Will man dem fundamentalen Attributionsfehler entgegenwirken, gibt es einige Strategien, die dabei helfen können. Den ersten Schritt tun Sie gerade, indem Sie sich über das Phänomen informieren. Zudem kann das Bewusstsein über die Wirkung des Attributionsfehlers in Alltagssituationen dabei helfen, voreilig getroffene Schlüsse zu hinterfragen. Dabei können folgende Fragen helfen: Verhalten sich andere in der gleichen Situation auch so? Tritt dieses Verhalten nur in dieser oder auch in anderen Situationen auf? Tritt dieses Verhalten immer in dieser Situation auf oder nur manchmal? Eine Reihe alternativer Erklärungen für Verhalten zu suchen, kann auch helfen, dem Attributionsfehler nicht zu verfallen.
Fazit zum Attributionsfehler
Die menschliche Wahrnehmung unterliegt zahlreichen subjektiven Filtern. Einer dieser Filter ist der fundamentale Attributionsfehler. Darunter versteht man das oft fälschliche Zuschreiben von menschlichem Verhalten zu bestimmten Persönlichkeitseigenschaften. Häufig können wir nichts für unsere Handlungen, da sie maßgeblich von anderen Faktoren bestimmt werden, die außerhalb unserer Kontrolle liegen. Sind wir uns dieses Fehlers bewusst, können wir ihn auch eher umgehen.

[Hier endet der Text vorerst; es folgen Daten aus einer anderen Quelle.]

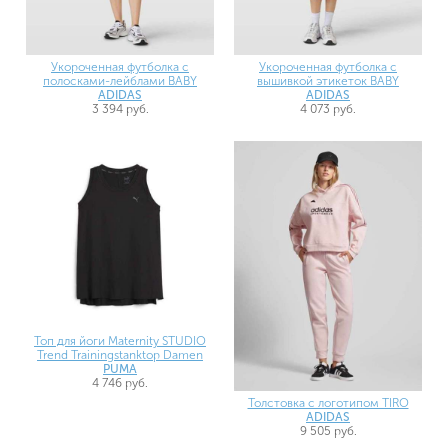
Укороченная футболка с
Укороченная футболка с
полосками-лейблами BABY
вышивкой этикеток BABY
ADIDAS
ADIDAS
3 394 руб.
4 073 руб.
Топ для йоги Maternity STUDIO
Trend Trainingstanktop Damen
PUMA
4 746 руб.
Толстовка с логотипом TIRO
ADIDAS
9 505 руб.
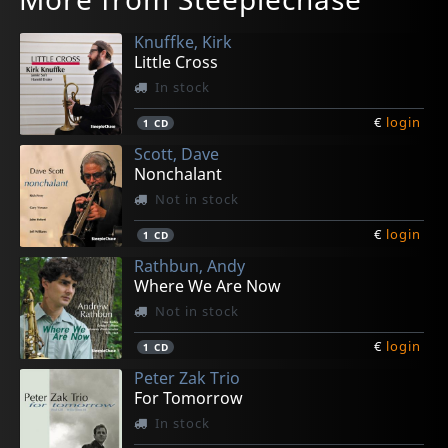
Knuffke, Kirk
Little Cross
In stock
€
login
1
CD
Scott, Dave
Nonchalant
Not in stock
€
login
1
CD
Rathbun, Andy
Where We Are Now
Not in stock
€
login
1
CD
Peter Zak Trio
For Tomorrow
In stock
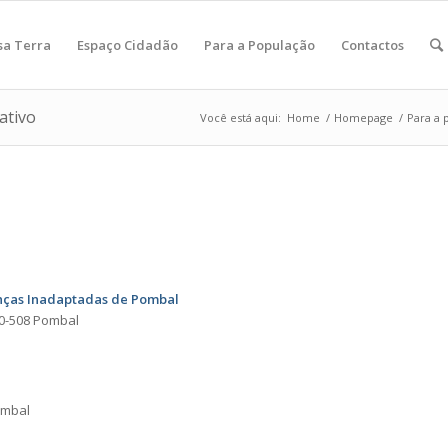
sa Terra
Espaço Cidadão
Para a População
Contactos
ativo
Você está aqui:
Home
/
Homepage
/
Para a 
anças Inadaptadas de Pombal
us- 3100-508 Pombal
ombal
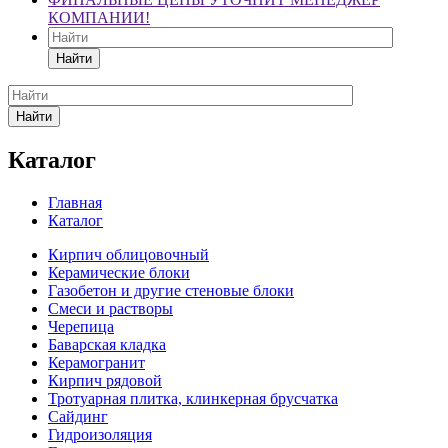
КОМПАНИИ!
Найти
Найти
Каталог
Главная
Каталог
Кирпич облицовочный
Керамические блоки
Газобетон и другие стеновые блоки
Смеси и растворы
Черепица
Баварская кладка
Керамогранит
Кирпич рядовой
Тротуарная плитка, клинкерная брусчатка
Сайдинг
Гидроизоляция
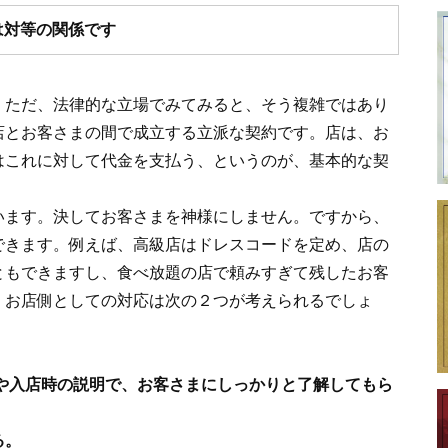
は対等の関係です
。ただ、法律的な立場でみてみると、そう複雑ではあり
店とお客さまの間で成立する立派な契約です。店は、お
はこれに対して代金を支払う、というのが、基本的な契
います。決してお客さまを神様にしません。ですから、
できます。例えば、高級店はドレスコードを定め、店の
ともできますし、食べ放題の店で頼みすぎて残したお客
。お店側としての対応は次の２つが考えられるでしょ
や入店時の説明で、お客さまにしっかりと了解してもら
る。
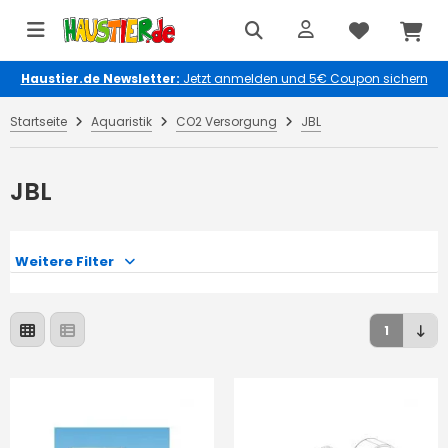
Haustier.de Newsletter:
Jetzt anmelden und 5€ Coupon sichern
Startseite
Aquaristik
CO2 Versorgung
JBL
JBL
Weitere Filter
1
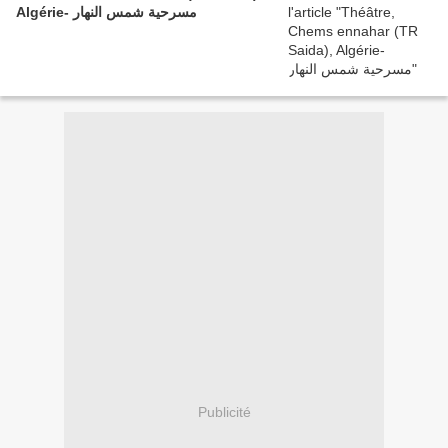
Algérie- مسرحية شمس النهار
Publicité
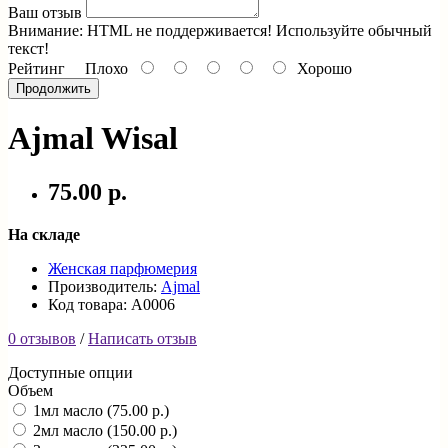
Ваш отзыв
Внимание:
HTML не поддерживается! Используйте обычный
текст!
Рейтинг
Плохо
Хорошо
Продолжить
Ajmal Wisal
75.00 р.
На складе
Женская парфюмерия
Производитель:
Ajmal
Код товара: A0006
0 отзывов
/
Написать отзыв
Доступные опции
Объем
1мл масло (75.00 р.)
2мл масло (150.00 р.)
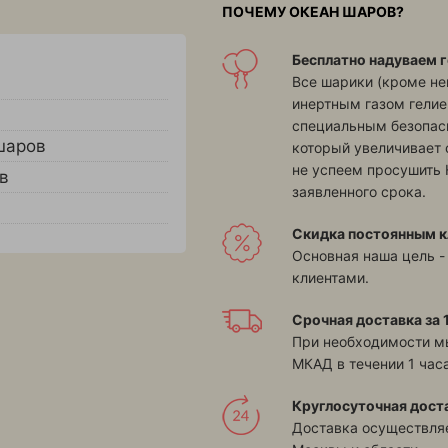
ПОЧЕМУ ОКЕАН ШАРОВ?
Бесплатно надуваем г
Все шарики (кроме н
инертным газом гелие
специальным безопасн
шаров
который увеличивает 
не успеем просушить 
в
заявленного срока.
Скидка постоянным к
Основная наша цель -
клиентами.
Срочная доставка за 1
При необходимости м
МКАД в течении 1 часа
Круглосуточная дост
Доставка осуществляе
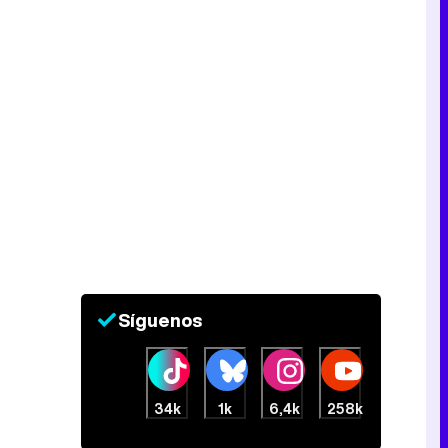
Tráiler de la tercera temporada de 'The Walking Dead: Dead City' de AMC+
Canción ganadora de Eurovisión 2026: DARA con "Bangaranga" por Bulgaria
Síguenos
34k
1k
6,4k
258k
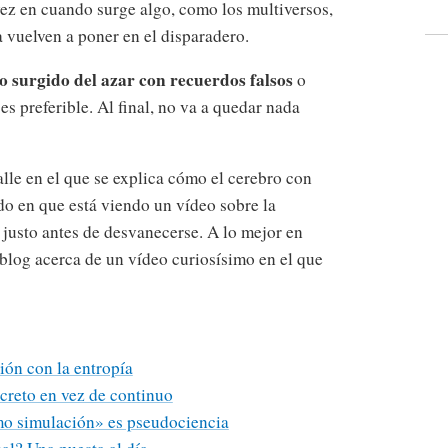
vez en cuando surge algo, como los multiversos,
 vuelven a poner en el disparadero.
o surgido del azar con recuerdos falsos
o
es preferible. Al final, no va a quedar nada
lle en el que se explica cómo el cerebro con
do en que está viendo un vídeo sobre la
usto antes de desvanecerse. A lo mejor en
 blog acerca de un vídeo curiosísimo en el que
ción con la entropía
screto en vez de continuo
mo simulación» es pseudociencia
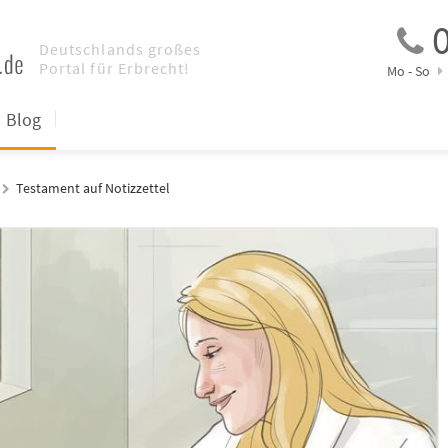
0
Mo - So
Blog
Testament auf Notizzettel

Wir nehmen nicht die Wirklichkeit wahr, sondern nur das Bild, das wir uns von der Wirklichkeit machen.
Von Hermann Meyer (1871 - 1932), deutscher Verleger und Geograph
Literatur:
Gilbert, D. T. & Malone, P. S. (1995). The correspondence bias. Psychological Bulletin, 117, 21-38.
Green, S. G., & Mitchell, T. R. (1979). Attributional processes of leaders in leader—member interactions. Organizational behavior and human performance, 23(3), 429-458.